Engaging in litigation against the tobacco industry is intimidating. The industry has money, resources, confidence, and experience. As one example of the boldness of the tobacco industry, Philip Morris International sued the country of Uruguay to ‘make an example of Uruguay and intimidate other countries’1. As for money and resources, the United States Master Settlement Agreement between 46 U.S. states and the four largest tobacco companies is the largest settlement in the history of American litigation2; so while the stakes may be high, so is the potential reward.

However, Article 19 of the FCTC is intended to encourage the good guys, like ministries of health, to utilize the courts as well3. The Office of the Attorney-General of Brazil recently filed a lawsuit against the largest tobacco corporations in Brazil, seeking the recovery of healthcare costs related to the treatment of twenty-six tobacco related diseases. The claim also included compensation for future spending, and collective moral damages, as a consequence of the tobacco public health burden4. The suit can already be considered a success because it has increased public awareness of tobacco industry influence.

In addition to civil liability, Article 19 implores states parties to consider criminal liability. A case would be centered on one single product, the consumption of which is responsible for the demise of 1 in 2 users5 when consumed as intended and foreseen by the manufacturer. Further, there is no safe level of exposure to secondhand tobacco smoke6. These facts alone call for imposition of criminal liability, from homicide to reckless endangerment. Article 19 provides the obligatory platform for such prosecution and claims, and it can well be the mechanism for the result: the days of the tobacco industry as we know it are numbered.

This type of action is beginning to be utilized in tobacco control, led by the example in the Netherlands. The Dutch group, Sick of Smoking, encouraged a prosecutor to bring criminal charges against the tobacco corporations for fraud, manslaughter, and attempted murder. Unfortunately, the appeals court declined to force the prosecutor to file charges. However, this case was a huge victory in many ways. It garnered an amazing amount of press and attention, and had over 30000 people sign on in support7. It changed public opinion around the tobacco industry and was a clear example to other tobacco control advocates that criminal liability is a feasible option.

Tobacco litigation has inspired the use of litigation in other causes as well.

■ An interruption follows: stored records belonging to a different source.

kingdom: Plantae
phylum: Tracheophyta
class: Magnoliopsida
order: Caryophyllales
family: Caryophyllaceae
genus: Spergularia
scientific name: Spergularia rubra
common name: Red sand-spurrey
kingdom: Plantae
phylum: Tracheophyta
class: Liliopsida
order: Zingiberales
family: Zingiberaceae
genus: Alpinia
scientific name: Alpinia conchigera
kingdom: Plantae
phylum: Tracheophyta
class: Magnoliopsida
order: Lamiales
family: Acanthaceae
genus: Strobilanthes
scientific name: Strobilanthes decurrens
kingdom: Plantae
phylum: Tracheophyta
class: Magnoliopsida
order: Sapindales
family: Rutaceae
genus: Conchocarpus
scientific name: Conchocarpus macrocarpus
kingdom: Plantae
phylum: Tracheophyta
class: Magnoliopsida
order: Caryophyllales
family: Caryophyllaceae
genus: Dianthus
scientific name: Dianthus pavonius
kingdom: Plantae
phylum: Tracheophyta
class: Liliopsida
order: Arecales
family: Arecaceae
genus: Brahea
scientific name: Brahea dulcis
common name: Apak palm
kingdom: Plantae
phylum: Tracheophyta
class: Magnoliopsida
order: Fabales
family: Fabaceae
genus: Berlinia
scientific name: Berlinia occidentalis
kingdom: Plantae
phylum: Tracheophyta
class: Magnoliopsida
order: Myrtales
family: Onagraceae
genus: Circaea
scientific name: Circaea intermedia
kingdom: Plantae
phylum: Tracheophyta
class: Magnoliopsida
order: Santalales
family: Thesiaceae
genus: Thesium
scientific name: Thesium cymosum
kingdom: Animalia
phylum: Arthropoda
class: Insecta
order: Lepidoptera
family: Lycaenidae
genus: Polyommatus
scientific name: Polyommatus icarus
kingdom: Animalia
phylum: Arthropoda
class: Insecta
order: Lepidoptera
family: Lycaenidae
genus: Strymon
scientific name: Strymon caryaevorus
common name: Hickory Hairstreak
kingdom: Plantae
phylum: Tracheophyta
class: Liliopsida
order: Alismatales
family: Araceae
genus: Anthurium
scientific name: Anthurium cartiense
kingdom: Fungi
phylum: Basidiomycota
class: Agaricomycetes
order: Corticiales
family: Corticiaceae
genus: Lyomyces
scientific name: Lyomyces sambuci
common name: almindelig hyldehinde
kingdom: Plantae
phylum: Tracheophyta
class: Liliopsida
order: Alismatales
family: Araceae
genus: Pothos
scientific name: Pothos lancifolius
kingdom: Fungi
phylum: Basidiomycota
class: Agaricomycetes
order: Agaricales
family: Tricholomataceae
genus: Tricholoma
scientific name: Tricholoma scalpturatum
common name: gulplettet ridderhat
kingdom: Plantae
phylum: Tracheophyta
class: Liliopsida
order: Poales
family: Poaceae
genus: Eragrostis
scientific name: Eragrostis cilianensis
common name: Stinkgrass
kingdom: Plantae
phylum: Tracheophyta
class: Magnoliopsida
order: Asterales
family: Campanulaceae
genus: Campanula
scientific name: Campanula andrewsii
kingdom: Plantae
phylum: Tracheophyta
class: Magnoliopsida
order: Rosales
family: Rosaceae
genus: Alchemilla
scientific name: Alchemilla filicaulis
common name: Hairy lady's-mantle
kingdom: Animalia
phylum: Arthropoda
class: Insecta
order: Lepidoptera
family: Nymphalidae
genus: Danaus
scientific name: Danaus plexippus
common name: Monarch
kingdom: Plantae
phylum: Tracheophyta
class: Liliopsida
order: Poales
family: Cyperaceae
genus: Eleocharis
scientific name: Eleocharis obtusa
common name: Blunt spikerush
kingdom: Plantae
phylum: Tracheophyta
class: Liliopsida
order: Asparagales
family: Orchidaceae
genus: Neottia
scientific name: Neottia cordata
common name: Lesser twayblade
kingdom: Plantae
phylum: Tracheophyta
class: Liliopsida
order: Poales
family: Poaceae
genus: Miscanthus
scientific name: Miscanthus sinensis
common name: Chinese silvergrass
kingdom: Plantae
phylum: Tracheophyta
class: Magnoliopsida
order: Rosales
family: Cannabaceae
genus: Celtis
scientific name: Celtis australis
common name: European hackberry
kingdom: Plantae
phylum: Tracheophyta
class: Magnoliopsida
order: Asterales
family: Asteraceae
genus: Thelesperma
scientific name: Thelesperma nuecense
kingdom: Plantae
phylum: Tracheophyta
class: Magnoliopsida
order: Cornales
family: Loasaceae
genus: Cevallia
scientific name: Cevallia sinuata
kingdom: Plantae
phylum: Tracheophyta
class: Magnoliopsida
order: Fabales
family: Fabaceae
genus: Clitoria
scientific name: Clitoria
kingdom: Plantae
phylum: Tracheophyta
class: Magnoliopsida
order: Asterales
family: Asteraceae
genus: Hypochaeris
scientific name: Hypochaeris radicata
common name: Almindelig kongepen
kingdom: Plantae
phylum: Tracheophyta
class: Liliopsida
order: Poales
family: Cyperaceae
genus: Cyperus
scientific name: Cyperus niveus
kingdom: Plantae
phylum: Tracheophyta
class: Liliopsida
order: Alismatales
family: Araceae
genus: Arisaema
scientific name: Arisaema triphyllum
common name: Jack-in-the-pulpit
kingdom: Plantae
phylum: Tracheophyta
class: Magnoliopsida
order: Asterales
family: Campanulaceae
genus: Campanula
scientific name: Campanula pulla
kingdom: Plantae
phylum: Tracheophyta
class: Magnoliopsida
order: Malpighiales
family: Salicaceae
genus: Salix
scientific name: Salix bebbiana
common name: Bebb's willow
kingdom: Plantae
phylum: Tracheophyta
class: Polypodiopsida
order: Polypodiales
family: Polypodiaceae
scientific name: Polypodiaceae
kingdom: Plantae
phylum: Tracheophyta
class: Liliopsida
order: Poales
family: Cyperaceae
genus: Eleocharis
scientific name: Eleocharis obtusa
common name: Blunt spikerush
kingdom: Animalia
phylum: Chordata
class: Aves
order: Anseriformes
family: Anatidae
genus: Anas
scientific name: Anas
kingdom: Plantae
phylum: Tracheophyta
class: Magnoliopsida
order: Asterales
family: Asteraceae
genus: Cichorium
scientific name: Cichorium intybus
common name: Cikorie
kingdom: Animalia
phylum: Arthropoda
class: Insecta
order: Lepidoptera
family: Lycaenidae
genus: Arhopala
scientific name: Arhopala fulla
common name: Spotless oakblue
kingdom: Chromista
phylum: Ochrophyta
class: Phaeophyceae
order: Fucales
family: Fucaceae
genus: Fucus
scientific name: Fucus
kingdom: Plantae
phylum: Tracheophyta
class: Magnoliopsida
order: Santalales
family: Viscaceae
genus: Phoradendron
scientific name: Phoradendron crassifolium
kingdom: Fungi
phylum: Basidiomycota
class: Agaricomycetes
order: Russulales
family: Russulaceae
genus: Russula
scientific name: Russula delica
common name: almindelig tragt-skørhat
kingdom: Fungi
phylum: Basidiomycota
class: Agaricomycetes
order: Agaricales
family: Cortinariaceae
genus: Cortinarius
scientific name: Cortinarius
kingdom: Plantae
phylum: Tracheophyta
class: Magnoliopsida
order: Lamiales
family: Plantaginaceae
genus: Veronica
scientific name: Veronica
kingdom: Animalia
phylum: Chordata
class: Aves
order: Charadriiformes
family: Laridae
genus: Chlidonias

For example, in the case of climate change, many advocates are now encouraging pursuing legal remedies to require corporate polluters to pay8. There is a working group in the U.N. system that is currently drafting a legally binding instrument to regulate the activities of transnational corporations and other business enterprises9. The practices and policies of Article 19, among other examples, were considered by some of the working group members10. It is fantastic to see that Article 19 of the FCTC is a model for addressing corporate malfeasance in many different areas.

Further, the ‘traditional’ concept of liability is being expanded into a new arsenal of options, including utilizing administrative liability, expanding the scope into quasi-judicial and non-judicial systems, pursuing justice for victims, and identifying compensation mechanisms that work. Article 19 gives us the framework, but it is up to tobacco control advocates to use that framework to create lasting change.